Hah? Tá com alguma porra no ouvido? Ei. Você acha que eu sou um idiota? Caralho…

Foi a primeira vez que ela ouviu essas palavras saírem da boca dele. Não sabia o que fazer por conta do choque.

— Sabe que não deveria agir assim comigo. Digo, quando você estava passando por toda aquela situação de merda. Pra quem você foi balançar o rabo pedindo ajuda? Agora me fala essas coisas? Não quero parecer um bastardo mesquinho ou qualquer coisa parecida, mas esqueceu do quanto te ajudei no fundamental e no ensino médio? Hein? Esqueceu daqueles dias em que perdia tempo andando pelas ruas sem rumo, chorando e reclamando sobre o quanto queria ver os seus pais, que tinham morrido? Ainda me lembro de quando a Seunghae veio até mim chorando e perguntando onde a sua querida irmã mais velha ficou a noite toda.

Um gosto vil e nojento subia pela garganta da Yoo Seonhwa, que tentou segurar essa sensação horrível, contudo, os seus olhos começaram a ficar molhados evermelhos, um sentimento de traição parecia atacá-la.

— Lembra de quando você não tinha dinheiro, mas queria estudar em outro país? Não decidi adiar minha volta para a escola, apenas para poder usar o dinheiro da mensalidade como uma forma de te ajudar? E, depois que começou o intercâmbio, não continuei enviando dinheiro que eu conseguia com empregos de meio período, para você não passar fome lá?

Isso realmente aconteceu. Queria perseguir o seu sonho de estudar no exterior, entretanto a realidade não era tão boa, como não tinha dinheiro o seu desejo era inalcançável. Não tinha a quem pedir ajuda,  porém, o jovem na sua frente foi quem a ajudou.

Estava agradecida pelo sacrifício dele e se sentia muito mal por tê-lo feito passar por issto, ter que atrasar os seus estudos, tudo para ajudar uma garota. Esse era o Seol daquela época. Era confiável, se preocupava com ela e era o pilar mais importante da vida dela.

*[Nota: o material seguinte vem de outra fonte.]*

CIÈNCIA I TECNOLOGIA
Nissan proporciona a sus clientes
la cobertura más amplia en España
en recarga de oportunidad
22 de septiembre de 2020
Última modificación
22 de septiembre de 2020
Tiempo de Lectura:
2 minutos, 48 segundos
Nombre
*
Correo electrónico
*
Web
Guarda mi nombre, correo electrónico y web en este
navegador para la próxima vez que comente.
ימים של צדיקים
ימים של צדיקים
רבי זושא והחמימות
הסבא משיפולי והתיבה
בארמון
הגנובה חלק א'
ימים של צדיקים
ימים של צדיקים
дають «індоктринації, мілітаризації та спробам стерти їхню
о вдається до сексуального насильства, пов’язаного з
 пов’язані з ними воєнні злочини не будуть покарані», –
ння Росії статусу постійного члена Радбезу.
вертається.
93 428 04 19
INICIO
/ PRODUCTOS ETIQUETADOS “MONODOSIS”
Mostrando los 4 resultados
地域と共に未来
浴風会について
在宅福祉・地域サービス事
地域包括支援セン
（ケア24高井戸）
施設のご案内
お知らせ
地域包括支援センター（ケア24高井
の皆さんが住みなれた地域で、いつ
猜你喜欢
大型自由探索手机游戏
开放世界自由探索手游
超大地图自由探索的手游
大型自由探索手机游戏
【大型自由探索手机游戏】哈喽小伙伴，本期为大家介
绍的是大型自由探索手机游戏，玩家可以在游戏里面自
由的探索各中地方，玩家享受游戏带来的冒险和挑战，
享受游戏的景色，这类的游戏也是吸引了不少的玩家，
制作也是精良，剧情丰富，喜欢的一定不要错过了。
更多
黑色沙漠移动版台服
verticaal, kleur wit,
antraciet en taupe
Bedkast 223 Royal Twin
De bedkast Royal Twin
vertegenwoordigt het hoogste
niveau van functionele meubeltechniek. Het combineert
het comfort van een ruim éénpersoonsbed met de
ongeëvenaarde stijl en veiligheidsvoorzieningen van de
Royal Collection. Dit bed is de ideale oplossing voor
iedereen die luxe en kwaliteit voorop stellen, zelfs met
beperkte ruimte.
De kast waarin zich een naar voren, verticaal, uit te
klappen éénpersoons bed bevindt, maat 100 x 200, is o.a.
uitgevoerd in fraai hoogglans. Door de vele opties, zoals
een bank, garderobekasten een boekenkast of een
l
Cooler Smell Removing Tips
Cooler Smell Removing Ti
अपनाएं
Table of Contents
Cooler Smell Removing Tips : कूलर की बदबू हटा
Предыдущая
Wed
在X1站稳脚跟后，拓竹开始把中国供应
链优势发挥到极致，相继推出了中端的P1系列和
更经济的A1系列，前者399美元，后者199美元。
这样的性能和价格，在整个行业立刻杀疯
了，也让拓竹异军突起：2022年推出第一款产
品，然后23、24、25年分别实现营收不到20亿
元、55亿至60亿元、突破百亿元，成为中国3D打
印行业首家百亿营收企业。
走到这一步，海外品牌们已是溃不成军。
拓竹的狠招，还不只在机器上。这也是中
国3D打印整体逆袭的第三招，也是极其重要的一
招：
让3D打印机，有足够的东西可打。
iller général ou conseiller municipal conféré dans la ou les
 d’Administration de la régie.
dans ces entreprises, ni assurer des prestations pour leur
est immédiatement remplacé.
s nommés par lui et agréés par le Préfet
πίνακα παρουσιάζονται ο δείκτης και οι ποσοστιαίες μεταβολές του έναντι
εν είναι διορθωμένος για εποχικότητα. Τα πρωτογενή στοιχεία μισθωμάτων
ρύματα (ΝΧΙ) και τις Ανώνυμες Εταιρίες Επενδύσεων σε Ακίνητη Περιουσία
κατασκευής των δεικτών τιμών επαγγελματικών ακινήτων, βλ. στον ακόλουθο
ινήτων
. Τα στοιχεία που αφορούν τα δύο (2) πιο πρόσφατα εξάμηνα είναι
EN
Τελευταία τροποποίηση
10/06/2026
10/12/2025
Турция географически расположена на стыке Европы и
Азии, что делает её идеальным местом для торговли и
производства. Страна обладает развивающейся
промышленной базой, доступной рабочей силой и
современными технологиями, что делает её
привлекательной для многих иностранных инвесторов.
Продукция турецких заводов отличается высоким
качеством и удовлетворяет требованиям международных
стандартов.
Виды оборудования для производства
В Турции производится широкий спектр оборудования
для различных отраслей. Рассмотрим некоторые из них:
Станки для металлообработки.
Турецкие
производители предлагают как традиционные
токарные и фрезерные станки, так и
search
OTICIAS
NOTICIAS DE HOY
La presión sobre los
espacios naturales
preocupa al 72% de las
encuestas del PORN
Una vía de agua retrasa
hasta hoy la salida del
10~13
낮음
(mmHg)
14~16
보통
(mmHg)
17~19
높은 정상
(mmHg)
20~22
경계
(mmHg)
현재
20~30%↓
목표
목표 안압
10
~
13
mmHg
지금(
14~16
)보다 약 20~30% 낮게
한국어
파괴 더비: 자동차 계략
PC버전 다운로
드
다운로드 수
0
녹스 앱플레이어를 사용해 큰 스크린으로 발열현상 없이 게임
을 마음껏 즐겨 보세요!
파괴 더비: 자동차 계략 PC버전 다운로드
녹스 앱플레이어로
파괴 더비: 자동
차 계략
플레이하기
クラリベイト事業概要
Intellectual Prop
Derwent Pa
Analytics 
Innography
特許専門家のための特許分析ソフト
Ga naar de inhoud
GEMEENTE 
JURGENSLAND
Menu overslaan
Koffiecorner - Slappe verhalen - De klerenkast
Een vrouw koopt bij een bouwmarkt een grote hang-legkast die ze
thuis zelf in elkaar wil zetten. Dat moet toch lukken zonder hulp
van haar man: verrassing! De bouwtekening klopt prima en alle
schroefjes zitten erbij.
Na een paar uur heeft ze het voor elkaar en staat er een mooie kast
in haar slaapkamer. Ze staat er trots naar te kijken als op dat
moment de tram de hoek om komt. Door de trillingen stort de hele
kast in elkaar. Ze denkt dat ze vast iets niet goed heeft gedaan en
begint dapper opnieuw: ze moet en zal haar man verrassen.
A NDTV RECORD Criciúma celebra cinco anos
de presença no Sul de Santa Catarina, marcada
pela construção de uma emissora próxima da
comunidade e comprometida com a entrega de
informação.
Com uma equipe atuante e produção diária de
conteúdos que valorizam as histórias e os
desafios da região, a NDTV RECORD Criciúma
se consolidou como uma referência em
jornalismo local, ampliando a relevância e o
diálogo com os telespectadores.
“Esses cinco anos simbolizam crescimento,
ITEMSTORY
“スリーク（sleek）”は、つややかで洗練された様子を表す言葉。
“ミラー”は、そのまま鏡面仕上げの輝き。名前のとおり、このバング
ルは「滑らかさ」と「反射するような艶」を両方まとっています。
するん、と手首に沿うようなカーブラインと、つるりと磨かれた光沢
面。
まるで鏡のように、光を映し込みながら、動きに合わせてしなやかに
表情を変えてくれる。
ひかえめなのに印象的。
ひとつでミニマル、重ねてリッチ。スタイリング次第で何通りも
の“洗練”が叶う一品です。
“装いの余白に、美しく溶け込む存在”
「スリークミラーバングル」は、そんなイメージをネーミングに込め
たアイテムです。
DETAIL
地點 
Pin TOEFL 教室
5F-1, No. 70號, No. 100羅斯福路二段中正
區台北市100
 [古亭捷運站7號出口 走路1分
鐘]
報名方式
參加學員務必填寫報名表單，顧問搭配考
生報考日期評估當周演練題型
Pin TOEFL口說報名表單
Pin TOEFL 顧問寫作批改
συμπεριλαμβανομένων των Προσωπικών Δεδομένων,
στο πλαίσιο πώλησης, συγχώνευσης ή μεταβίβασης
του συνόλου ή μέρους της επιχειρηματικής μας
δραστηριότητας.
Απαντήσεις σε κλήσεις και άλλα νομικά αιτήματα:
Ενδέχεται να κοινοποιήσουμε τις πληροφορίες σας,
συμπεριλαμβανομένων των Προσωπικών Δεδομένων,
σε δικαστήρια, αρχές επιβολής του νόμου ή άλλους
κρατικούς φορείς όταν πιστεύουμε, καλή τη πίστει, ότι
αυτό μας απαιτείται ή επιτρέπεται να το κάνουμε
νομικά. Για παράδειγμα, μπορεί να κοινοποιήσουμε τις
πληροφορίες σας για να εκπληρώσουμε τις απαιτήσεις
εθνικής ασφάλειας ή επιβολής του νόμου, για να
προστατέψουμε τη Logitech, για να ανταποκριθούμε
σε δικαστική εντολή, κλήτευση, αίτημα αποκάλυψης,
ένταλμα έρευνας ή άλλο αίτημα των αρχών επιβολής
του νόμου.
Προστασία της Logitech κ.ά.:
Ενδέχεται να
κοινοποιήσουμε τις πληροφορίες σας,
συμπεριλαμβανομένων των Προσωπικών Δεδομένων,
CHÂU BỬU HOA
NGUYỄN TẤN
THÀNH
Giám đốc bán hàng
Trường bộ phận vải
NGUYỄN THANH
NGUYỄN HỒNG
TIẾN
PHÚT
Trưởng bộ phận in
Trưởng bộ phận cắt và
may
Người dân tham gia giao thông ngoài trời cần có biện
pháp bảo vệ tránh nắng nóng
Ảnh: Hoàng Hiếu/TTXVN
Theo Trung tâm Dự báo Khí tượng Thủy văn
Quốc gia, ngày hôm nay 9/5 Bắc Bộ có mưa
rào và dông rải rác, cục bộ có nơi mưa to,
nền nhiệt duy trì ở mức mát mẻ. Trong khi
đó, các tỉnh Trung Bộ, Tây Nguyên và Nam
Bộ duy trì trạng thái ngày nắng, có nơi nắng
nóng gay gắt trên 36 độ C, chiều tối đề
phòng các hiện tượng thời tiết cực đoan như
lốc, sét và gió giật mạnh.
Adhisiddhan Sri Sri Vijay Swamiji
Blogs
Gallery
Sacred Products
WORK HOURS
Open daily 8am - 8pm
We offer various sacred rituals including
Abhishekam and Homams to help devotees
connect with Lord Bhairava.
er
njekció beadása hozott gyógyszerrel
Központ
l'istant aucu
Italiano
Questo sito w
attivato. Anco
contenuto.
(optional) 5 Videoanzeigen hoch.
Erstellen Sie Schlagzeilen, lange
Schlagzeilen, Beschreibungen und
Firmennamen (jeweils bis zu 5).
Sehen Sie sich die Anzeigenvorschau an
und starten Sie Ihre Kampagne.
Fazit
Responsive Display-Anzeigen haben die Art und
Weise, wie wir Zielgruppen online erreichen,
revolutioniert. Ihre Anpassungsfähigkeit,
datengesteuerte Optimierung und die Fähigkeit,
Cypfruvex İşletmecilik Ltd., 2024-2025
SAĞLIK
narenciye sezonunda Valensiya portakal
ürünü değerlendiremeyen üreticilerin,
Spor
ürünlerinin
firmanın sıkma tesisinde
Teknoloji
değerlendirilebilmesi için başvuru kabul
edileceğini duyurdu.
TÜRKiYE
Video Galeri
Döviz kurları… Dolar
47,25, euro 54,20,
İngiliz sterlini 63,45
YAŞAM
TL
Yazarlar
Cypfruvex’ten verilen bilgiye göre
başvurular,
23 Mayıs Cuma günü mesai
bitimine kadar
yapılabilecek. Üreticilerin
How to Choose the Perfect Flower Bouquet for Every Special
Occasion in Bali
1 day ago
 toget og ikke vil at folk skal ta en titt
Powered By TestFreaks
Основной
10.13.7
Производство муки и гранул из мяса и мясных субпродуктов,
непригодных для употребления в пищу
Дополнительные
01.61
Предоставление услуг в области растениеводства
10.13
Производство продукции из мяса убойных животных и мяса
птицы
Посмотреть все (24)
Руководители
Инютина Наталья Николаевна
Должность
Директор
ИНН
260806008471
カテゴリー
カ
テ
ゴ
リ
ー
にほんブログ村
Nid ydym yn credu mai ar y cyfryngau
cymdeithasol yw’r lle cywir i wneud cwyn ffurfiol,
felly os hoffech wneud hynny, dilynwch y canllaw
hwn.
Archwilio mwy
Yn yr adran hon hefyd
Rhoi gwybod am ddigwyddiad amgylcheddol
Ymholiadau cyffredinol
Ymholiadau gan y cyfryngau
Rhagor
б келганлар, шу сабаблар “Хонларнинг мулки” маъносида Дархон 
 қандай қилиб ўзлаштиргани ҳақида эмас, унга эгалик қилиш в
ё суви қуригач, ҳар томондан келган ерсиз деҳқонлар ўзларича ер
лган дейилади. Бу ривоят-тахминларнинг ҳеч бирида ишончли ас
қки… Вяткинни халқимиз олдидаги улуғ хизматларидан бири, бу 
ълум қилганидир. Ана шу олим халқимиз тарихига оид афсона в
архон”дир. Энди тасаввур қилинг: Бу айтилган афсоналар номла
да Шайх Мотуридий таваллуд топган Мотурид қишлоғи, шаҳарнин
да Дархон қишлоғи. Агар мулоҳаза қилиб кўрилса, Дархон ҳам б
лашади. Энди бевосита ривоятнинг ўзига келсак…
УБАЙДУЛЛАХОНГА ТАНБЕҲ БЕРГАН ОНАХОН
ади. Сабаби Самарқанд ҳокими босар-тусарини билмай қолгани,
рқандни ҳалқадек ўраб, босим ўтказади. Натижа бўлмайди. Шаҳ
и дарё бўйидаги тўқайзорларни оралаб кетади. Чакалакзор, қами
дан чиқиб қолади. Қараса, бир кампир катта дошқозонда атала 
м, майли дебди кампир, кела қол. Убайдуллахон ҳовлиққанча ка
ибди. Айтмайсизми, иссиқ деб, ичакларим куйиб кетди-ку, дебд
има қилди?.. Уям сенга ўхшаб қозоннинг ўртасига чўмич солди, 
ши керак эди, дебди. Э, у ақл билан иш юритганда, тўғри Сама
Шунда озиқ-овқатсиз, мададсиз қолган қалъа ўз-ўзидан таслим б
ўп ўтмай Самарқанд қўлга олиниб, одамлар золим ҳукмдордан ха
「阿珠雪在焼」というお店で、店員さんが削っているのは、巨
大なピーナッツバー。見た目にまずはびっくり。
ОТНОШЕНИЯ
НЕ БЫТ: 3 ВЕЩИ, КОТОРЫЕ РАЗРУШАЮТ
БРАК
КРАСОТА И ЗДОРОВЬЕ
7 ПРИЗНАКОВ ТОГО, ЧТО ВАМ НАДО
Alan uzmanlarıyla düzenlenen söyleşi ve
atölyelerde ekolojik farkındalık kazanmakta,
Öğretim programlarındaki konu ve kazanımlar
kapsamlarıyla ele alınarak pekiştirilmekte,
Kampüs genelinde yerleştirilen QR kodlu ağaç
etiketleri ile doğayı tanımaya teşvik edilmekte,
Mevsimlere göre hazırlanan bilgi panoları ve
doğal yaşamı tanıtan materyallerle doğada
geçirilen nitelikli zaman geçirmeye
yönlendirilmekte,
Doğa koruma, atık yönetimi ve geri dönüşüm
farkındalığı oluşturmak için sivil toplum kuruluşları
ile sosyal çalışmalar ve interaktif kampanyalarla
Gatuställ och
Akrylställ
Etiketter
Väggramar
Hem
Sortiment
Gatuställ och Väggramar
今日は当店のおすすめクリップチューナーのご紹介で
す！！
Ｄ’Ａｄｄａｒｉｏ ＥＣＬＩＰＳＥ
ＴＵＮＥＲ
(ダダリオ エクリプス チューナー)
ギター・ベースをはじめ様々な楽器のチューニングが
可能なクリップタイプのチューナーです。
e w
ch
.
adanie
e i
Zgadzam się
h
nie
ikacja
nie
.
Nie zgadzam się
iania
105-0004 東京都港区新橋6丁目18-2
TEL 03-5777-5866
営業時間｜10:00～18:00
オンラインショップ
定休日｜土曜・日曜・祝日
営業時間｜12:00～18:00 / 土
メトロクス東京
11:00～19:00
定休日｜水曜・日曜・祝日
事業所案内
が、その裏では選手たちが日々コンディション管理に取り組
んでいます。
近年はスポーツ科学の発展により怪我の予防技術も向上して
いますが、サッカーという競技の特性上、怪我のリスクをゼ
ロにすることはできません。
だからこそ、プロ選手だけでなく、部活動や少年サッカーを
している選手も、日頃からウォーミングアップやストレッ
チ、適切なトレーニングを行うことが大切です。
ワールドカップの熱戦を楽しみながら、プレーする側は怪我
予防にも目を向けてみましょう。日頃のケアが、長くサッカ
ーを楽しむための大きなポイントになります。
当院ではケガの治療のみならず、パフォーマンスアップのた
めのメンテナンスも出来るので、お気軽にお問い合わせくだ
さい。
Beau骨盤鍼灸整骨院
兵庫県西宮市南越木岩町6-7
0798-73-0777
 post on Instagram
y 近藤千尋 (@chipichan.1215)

Quando ambos entraram na mesma faculdade, ele se confessou… nesse instante ela se sentiu andando nas nuvens. Yoo Seonhwa o amava há muito tempo. No momento em que prometeram passar o resto da vida juntos, na cabeça dela não existia algo que pudesse estragar isso, a sua felicidade iria durar para sempre.

Porém…

Como alguém pôde terminar dessa forma? O que conseguiria arruinar a vida de um homem até esse ponto? Ela ficou ali, tremendo como uma folha solitária em uma árvore. Fungou levemente, antes de levantar a cabeça do nada. A sua expressão mostrava um semblante de calma, no entanto os olhos continuavam inchados e úmidos.

— Seu filho da puta…

— O-o que?

Seol parou de fingir estar bravo e começou a gaguejar. Foi então que, ao invés de se sentir nervoso, ficou surpreso,p pois ele sabia o quanto ela odiava xingar. Nunca havia dito um único palavrão em toda a sua vida.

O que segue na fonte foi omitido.